Required action: For the entries that follow, report how many lines include the word "framed" and add nothing.

Task input:

+ + + +

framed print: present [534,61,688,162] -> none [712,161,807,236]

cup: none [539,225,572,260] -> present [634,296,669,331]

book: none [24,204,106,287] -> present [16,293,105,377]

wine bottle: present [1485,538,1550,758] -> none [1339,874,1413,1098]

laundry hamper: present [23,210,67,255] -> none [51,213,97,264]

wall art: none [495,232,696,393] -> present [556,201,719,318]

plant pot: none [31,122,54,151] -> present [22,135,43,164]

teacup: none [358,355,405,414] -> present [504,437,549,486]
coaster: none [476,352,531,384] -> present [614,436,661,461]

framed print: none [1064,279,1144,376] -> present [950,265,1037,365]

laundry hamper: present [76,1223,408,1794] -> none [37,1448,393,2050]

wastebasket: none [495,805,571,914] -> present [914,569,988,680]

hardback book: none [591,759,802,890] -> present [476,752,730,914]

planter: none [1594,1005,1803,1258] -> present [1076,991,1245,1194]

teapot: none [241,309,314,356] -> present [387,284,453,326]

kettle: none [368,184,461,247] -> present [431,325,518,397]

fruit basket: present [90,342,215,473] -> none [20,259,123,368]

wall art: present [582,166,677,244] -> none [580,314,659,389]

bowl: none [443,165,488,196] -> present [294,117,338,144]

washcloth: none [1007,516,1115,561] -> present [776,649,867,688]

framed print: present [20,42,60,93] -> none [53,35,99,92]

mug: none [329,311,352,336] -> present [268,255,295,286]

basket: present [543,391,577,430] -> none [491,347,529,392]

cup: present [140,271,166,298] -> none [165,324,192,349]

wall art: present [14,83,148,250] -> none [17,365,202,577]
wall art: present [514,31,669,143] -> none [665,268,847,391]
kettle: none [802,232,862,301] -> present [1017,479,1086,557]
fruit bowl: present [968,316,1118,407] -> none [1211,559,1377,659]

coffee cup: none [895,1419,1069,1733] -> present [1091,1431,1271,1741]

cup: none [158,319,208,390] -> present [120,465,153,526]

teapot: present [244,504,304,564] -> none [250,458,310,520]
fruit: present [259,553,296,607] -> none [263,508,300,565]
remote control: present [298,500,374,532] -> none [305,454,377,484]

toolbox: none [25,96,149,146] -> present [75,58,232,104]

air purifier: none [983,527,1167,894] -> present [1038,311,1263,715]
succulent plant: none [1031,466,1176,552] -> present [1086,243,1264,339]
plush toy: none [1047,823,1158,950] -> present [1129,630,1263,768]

+ + + +

Output for this exercise: 3